Но вчера я узнала, что он лгал мне о наших родителях всю мою жизнь, и эта гигантская ложь, растянувшаяся на десятилетия, потрясла все мое существо. Более того, она заставила пересмотреть наши прежние отношения и задать себе вопрос: а был ли он искренним тогда, в наши юные годы, когда всячески демонстрировал свою преданность семье и мне, в частности?

И еще мне не давала покоя его темная страсть к игре. Откуда она взялась и была ли она так уж непреодолима, как он заявлял? Как далеко мог зайти Райан в своем стремлении к богатой и обеспеченной жизни? Способен ли он ради этого убить? В том, что он способен быть жестоким, я не сомневалась: я своими ушами слышала, как он при бабушке, которая отдала ферме всю свою жизнь, назвал нашу лучшую пахотную землю грязью.

Принимая все это во внимание, я спрашивала себя: как далеко могу зайти я сама в попытке защитить и обелить брата?

Ответ напрашивался сам собой: ради брата я готова была пройти по горячим углям, врать полиции и, глядя в глаза судье и присяжным, говорить им заведомую ложь. Я знала, что сделаю все, чтобы спасти Райана от тюрьмы. Я могла ему не верить, но не любить его я не могла.

«Значит, ты будешь его любить даже в том случае, если он и в самом деле убил Эдварда из-за денег?» — не давал мне покоя мой настырный внутренний голос. На этот вопрос я пока не могла найти ответа, поэтому, выбросив его из головы, сконцентрировала все свое внимание на довольно опасном предприятии, которое мне предстояло: мне нужно было вылезти из выбоины, совершить опасное восхождение по узкой тропе и взобраться на вершину скалы. Оттуда мне предстояло пройти по снежной целине к лесу, который подступал со всех сторон к Депатрон-Холлоу.
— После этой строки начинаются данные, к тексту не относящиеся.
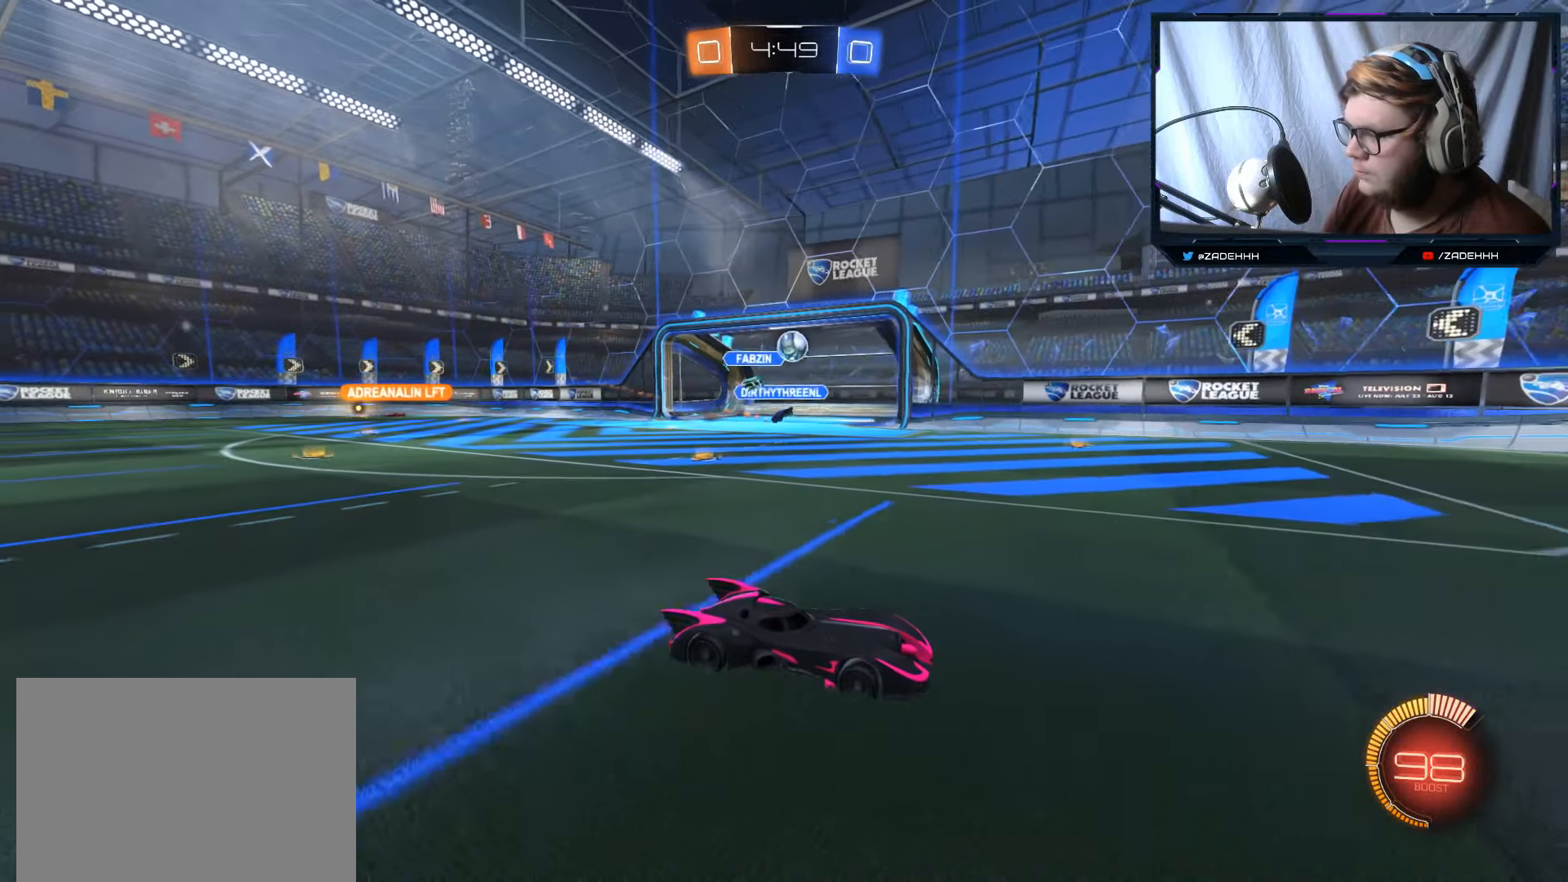
{"buttons": ["R2"], "left_stick": "center", "right_stick": "center", "events": []}
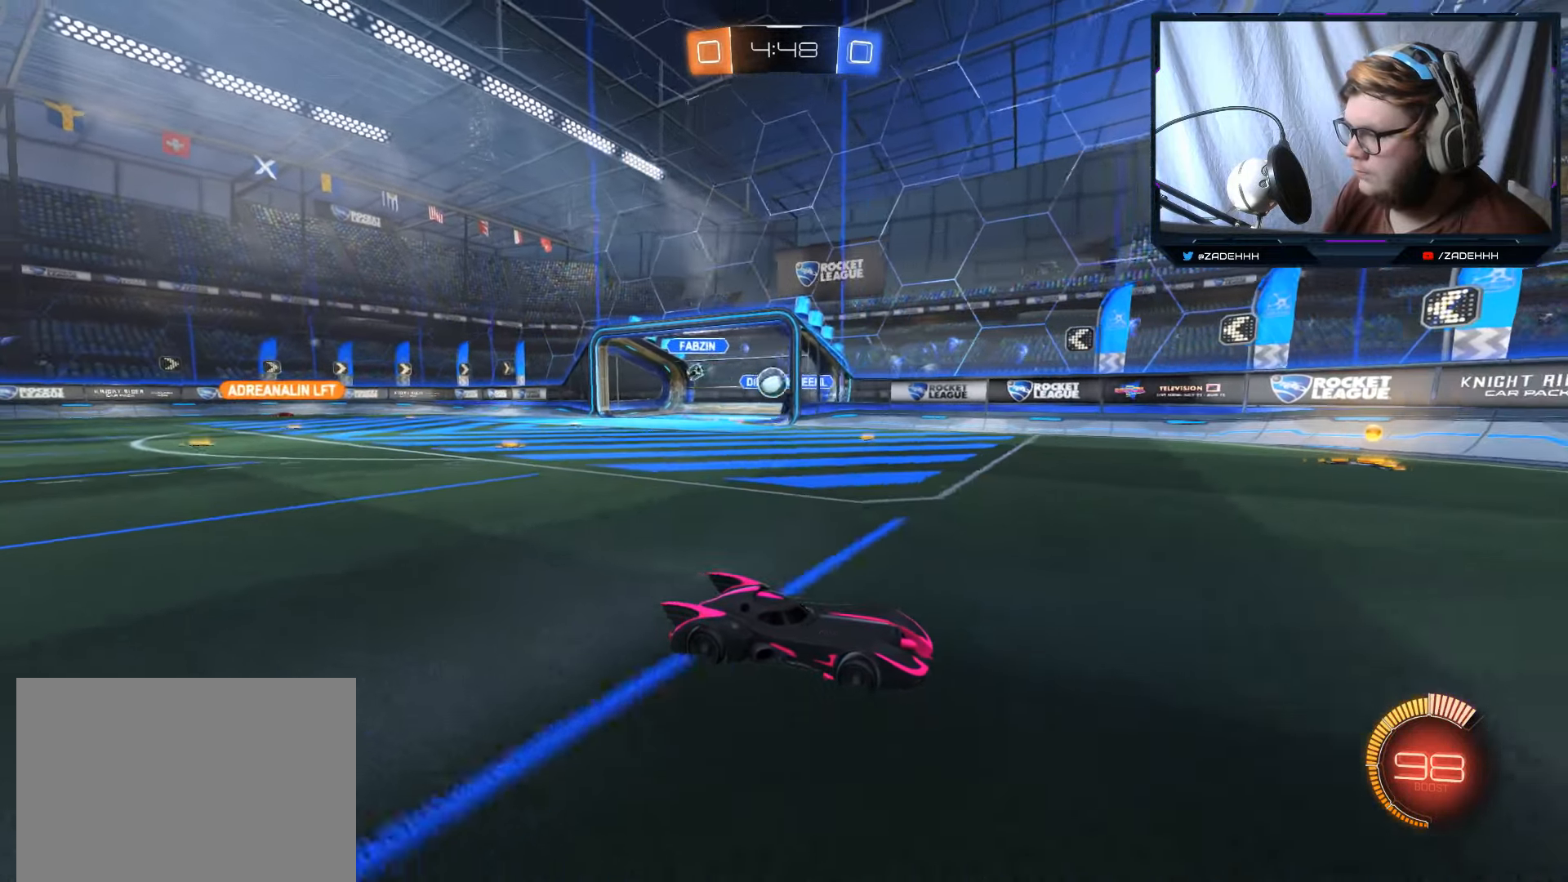
{"buttons": ["R2"], "left_stick": "center", "right_stick": "center", "events": [[84, "left_stick", "left"], [217, "R1", "down"], [334, "R1", "up"], [501, "left_stick", "center"]]}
По счастью, обратный путь оказался не таким трудным, как спуск к выбоине. Пристегнув лыжи к ботинкам, что оказалось не так-то просто сделать, поскольку руки у меня замерзли и плохо слушались, я двинулась к лесу и дальше — вверх по склону холма к дому.

Когда я подходила к ферме, то обнаружила, что там во всех окнах горит свет. Этот свет, лившийся из родных окон и разгонявший сумрак, был для меня всю жизнь чем-то вроде света путеводной звезды. В эту минуту меня охватило пронзительное чувство ностальгии. Неожиданно для себя я осознала, что мой дом здесь и другого у меня не будет. По этой причине мысль о том, что я могу его лишиться, стала для меня нестерпимой.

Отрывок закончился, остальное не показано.